You don’t need friends with enemies like these.

Right Sector angry about DNR gun rights – DNR legalizes virtually all firearms and Right Sector has a hissy fit about it.

  • “That’s right! The freaks in the DNR are allowed to have guns, while Ukrainian citizens have to call for help from useless cops.”
  • This sneaking suspicion that it is Motorola and Givi who are the ones fighting against bureaucracy…”
  • This is shameful. :(“
  • Checkmate, bitches? And if the Rada now buries the proposed law about civil firearms possession, maybe we could join the DNR under conditions of autonomy… :(“

In short: Good on the DNR. And excellent trolling material against the Right Sector and sundry stormfags who claim they are defending Europe against totalitarian commie orcs.

MH17 Developments – Frankly I haven’t studied this issue in any depth and don’t have a strong opinion on it either way.
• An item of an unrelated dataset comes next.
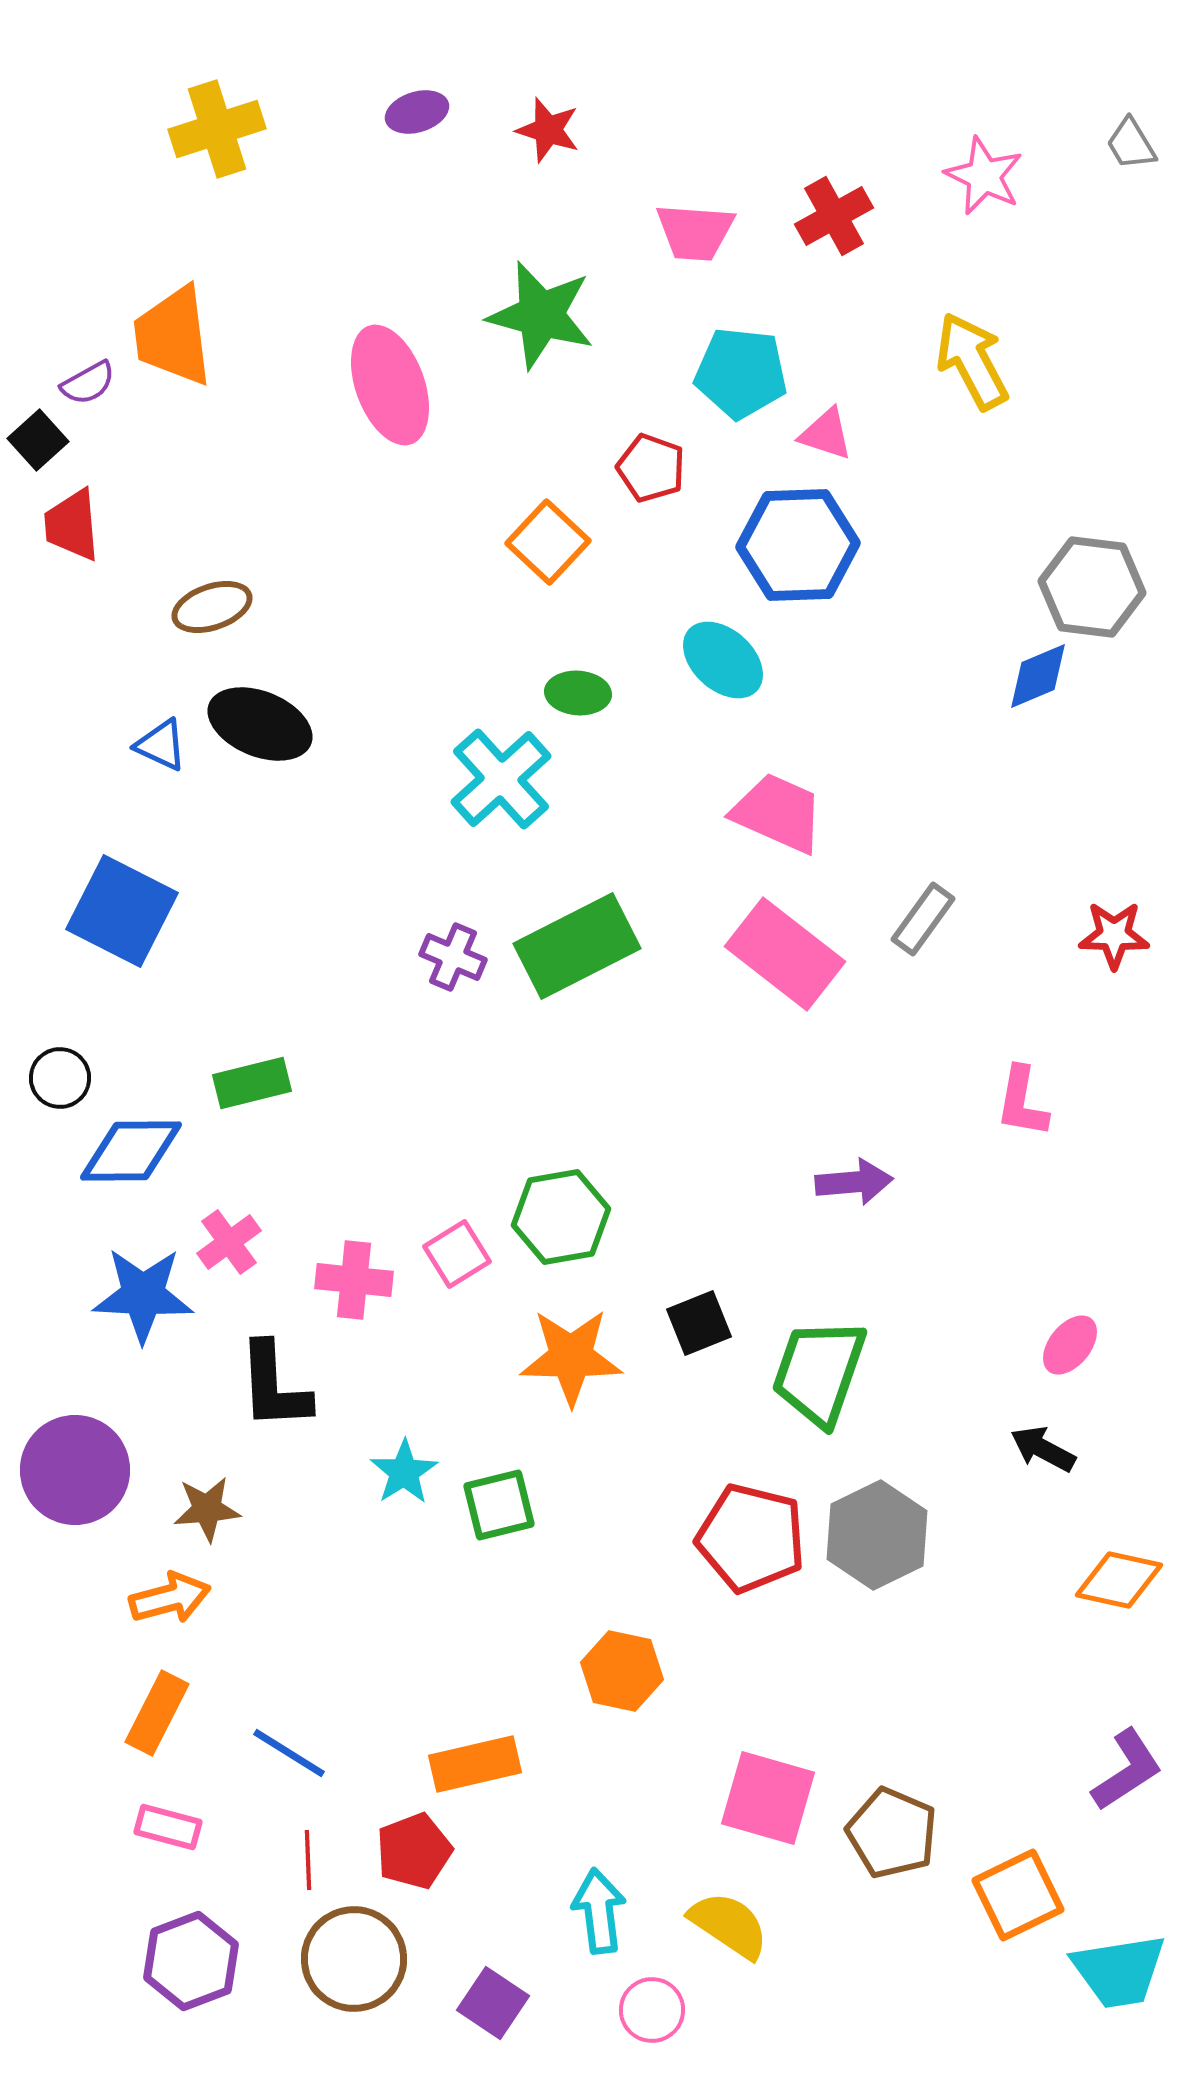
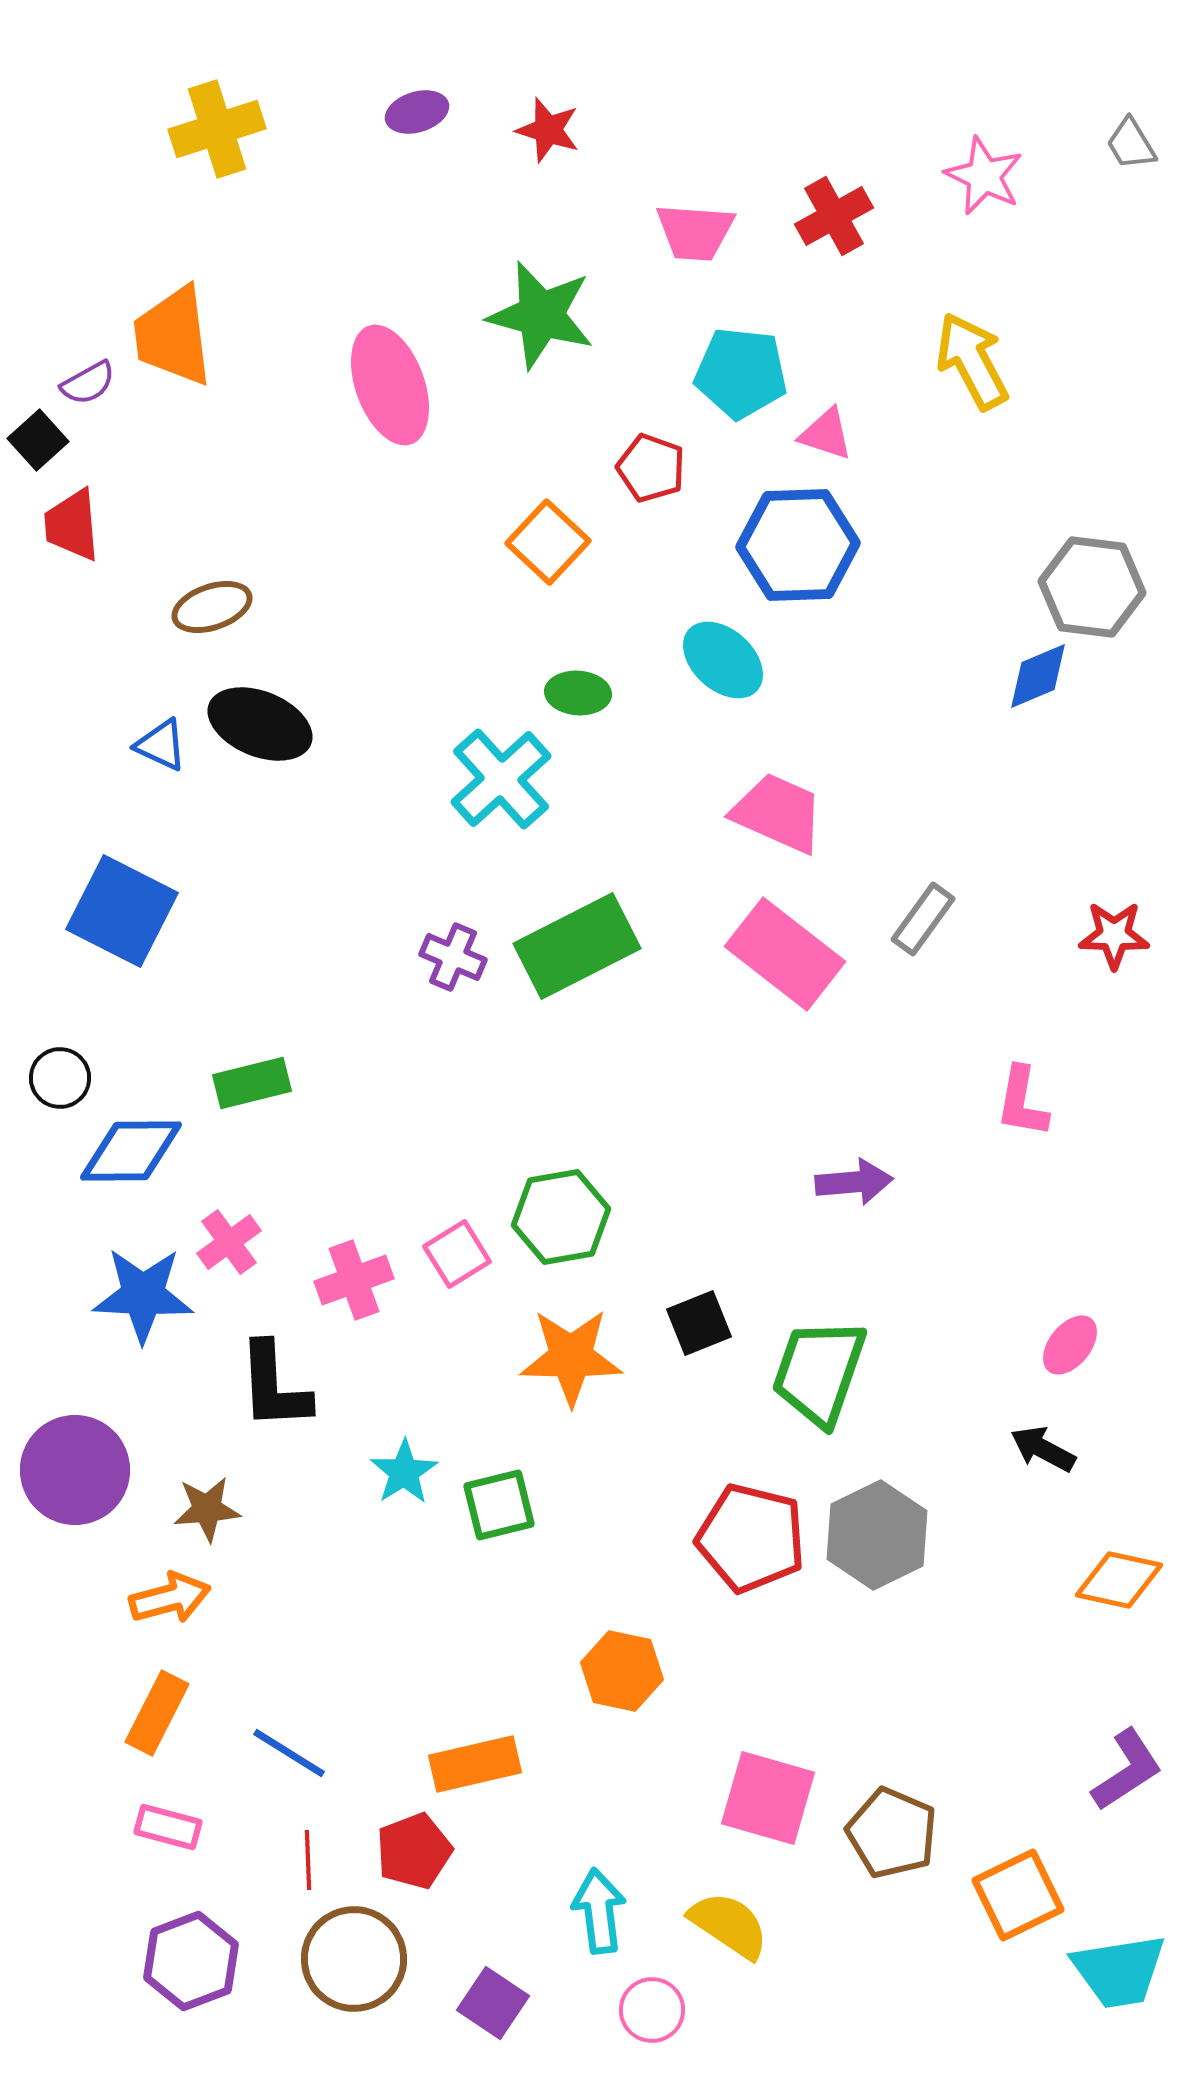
pink cross at (354, 1280): rotated 26 degrees counterclockwise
Still it’s clear there’s tons of problems with the official narrative:

War crimes by Right Sector punitive batallionsOpenly and proudly documented by one Yashka Tsygankov, a Right Sector militant, on Facebook. They attacked a DNR blockpost, killing everyone except for one person who surrendered. Here he is in captivity: right-sector-war-crime I suppose it is theoretically possible that his two trigger fingers were blown off in the firefight while leaving no other visible injuries. Of course if you believe that you will believe anything. This kind of action was prevalent in the Yugoslav Wars and is the very definition of a war crime. Of course this being committed by the West’s lapdops means that Facebook will not censor it (unlike say Graham Phillips, who has been blocked from posting to Facebook many times now for posting things like the victims of Kiev’s shellings) nor will their be any outcry in their media about it. In fairness, it should be noted that he denies being tortured. But he is in captivity in some dank, dimly lit basement. So his words can’t be reasonably taken at face value.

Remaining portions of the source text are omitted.